=== TEXTE EXTRAIT ===

Facebook ou la mort de la géographie

Via rationalité limitée, je
découvre ce billet d’Edward Glaeser, qui revient sur une conclusion classique côté
recherche mais très mal intégrée hors de la sphère académique : le développement de Facebook (plus généralement des TIC) ne conduit pas à la « mort de la géographie », comme dirait
l’autre, il s’inscrit en complémentarité. Pour une part essentielle, on échange via les TIC avec les personnes avec lesquelles on interagit de manière plus traditionnelle. Pour vous en
convaincre, vous pouvez aller jeter un œil sur les articles en lien sur son billet, ou bien vous livrer à ce petit test :

i) comptabilisez sur une journée type le nombre de mails que vous envoyez. Notons N ce nombre,

ii) recensez le nombre de mails que vous envoyez à des personnes avec lesquelles vous interagissez régulièrement en face à face (pour
se donner un seuil : disons au moins une fois par semaine). Notons M ce nombre,

iii) calculez la proportion M/N puis postez-là en commentaire, on pourra en calculer la moyenne.

Vous pouvez faire le même exercice avec vos amis Facebook, ou avec les coups de fils passés via votre portable ou votre fixe,
etc.

Je suis moins d’accord avec l’enchainement proposée dans la deuxième partie du billet, très classique pour les spécialistes de
l’économie géographique, mais hélas erroné. Je résume l’enchaînement :

1. l’activité d’innovation est une activité collective,

2. pour innover il convient donc d’interagir,

3. ces interactions supposent de la proximité spatiale, les TIC ne permettant pas de régler des problèmes trop complexes (on retrouve
la thèse de la nature tacite des connaissances développées par les évolutionnistes, voir cet excellent petit ouvrage (chapitre 4) pour des précisions),

4. les acteurs innovants vont donc logiquement se localiser là où sont les autres acteurs innovants, afin de bénéficier de ces
interactions de face à face.

Toutes les études empiriques confirment le point 1 : l’innovation est une activité éminemment collective, la figure de
l’entrepreneur-innovateur schumpétérien développant au fond de son garage l’invention du siècle ne tient pas.

Le point 2 est déjà plus contestable. Certes, tout projet collectif suppose des phases d’interaction. Mais dans certains cas, la
fréquence est faible, on se voit au début du projet, on se divise rapidement le travail, chacun avance de son côté. Dans d’autres cas, oui, les besoins d’interaction sont beaucoup plus fréquents,
il faut se voir souvent ou très souvent. Bref, c’est un peu plus complexe qu’il n’y paraît, il faut a minima introduire deux variables : besoins d’interaction et fréquence des
interactions.

===

> CONSIGNE DE TRAVAIL 1
Reproduisez à l'identique les entrées depuis leur première ligne jusqu'à la ligne contenant « left hip: (55, 165, 10) », celle-ci comprise.
Le billet ci-dessus et les entrées qui suivent constituent deux documents indépendants l'un de l'autre.

=== DONNÉES FOURNIES ===

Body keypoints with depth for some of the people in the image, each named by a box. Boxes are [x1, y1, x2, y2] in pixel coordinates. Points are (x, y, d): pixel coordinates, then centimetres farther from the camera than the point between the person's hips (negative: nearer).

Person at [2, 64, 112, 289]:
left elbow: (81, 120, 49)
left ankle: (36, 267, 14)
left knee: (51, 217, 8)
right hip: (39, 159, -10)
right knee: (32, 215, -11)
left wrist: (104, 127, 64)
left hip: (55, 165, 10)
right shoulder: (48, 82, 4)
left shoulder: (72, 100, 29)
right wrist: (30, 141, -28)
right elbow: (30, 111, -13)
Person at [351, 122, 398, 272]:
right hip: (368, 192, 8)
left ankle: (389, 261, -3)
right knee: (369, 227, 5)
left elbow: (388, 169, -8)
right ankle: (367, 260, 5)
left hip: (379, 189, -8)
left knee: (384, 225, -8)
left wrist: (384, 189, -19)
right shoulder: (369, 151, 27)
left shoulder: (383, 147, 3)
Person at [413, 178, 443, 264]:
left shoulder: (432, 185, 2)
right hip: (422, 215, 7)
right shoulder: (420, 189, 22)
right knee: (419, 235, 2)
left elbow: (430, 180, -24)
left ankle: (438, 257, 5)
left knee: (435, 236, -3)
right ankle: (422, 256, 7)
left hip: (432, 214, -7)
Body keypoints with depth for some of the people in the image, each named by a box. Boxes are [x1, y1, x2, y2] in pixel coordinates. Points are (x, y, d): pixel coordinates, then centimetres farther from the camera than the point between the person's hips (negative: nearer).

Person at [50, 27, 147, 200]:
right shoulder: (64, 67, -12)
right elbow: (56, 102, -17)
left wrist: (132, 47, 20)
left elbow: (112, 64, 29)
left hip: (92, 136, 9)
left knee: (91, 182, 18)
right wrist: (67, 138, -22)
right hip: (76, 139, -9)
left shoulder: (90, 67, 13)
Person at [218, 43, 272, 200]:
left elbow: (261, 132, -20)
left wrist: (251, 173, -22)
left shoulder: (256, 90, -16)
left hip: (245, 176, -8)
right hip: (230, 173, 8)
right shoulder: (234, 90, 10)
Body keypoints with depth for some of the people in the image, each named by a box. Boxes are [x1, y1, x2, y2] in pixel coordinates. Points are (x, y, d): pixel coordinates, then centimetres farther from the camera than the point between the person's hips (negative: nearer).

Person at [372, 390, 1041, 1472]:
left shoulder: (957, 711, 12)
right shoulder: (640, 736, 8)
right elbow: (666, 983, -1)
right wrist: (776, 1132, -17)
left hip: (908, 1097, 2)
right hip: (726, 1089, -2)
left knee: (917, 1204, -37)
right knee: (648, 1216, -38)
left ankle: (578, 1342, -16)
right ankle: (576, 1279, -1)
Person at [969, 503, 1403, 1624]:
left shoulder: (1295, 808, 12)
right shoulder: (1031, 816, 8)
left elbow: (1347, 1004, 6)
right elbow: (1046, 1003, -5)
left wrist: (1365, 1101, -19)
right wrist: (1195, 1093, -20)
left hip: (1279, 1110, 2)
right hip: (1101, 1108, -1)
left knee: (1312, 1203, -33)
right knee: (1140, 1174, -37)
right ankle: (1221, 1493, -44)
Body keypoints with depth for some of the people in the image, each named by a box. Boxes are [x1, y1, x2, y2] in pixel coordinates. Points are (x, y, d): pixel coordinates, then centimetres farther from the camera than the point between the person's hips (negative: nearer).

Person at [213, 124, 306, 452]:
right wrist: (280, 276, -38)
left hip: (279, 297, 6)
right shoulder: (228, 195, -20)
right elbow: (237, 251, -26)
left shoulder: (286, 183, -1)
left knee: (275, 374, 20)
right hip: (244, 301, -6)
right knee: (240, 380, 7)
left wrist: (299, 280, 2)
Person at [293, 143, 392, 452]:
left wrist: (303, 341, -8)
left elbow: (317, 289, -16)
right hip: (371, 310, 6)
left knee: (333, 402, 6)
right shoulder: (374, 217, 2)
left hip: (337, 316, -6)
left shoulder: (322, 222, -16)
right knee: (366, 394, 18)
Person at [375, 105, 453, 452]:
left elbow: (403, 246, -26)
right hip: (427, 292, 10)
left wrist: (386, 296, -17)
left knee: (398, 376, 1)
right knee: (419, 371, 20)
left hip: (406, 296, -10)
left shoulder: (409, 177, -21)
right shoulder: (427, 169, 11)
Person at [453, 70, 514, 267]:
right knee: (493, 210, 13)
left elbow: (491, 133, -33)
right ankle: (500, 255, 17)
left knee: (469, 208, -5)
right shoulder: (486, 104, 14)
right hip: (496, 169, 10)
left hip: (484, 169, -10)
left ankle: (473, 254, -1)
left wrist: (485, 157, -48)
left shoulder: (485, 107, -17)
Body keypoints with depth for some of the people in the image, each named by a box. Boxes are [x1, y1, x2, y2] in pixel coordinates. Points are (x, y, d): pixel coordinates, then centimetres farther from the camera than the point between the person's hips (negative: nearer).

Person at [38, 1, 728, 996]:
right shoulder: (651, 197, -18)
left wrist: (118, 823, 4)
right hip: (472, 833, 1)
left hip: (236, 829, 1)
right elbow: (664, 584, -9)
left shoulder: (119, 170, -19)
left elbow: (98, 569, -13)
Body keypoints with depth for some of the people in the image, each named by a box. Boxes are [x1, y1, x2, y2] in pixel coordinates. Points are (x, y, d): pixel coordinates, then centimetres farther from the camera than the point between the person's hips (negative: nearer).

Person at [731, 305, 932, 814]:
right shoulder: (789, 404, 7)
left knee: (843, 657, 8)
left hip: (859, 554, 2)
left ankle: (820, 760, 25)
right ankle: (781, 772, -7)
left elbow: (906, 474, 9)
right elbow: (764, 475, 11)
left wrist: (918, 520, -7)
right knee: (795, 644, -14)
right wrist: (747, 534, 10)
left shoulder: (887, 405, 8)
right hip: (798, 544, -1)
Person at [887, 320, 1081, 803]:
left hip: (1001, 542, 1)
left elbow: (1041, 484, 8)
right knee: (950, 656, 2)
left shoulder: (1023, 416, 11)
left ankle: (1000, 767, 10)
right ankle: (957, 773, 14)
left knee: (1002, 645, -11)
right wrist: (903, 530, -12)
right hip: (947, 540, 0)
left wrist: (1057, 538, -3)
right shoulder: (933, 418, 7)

===

> CONSIGNE DE TRAVAIL 2
Recopiez sans la moindre modification le passage du billet sur Facebook et la géographie qui va de « i) comptabilisez sur » jusqu'à « calculer la moyenne. » inclus.

> RÉPONSE RÉDIGÉE 1
Body keypoints with depth for some of the people in the image, each named by a box. Boxes are [x1, y1, x2, y2] in pixel coordinates. Points are (x, y, d): pixel coordinates, then centimetres farther from the camera than the point between the person's hips (negative: nearer).

Person at [2, 64, 112, 289]:
left elbow: (81, 120, 49)
left ankle: (36, 267, 14)
left knee: (51, 217, 8)
right hip: (39, 159, -10)
right knee: (32, 215, -11)
left wrist: (104, 127, 64)
left hip: (55, 165, 10)

> RÉPONSE RÉDIGÉE 2
i) comptabilisez sur une journée type le nombre de mails que vous envoyez. Notons N ce nombre,

ii) recensez le nombre de mails que vous envoyez à des personnes avec lesquelles vous interagissez régulièrement en face à face (pour
se donner un seuil : disons au moins une fois par semaine). Notons M ce nombre,

iii) calculez la proportion M/N puis postez-là en commentaire, on pourra en calculer la moyenne.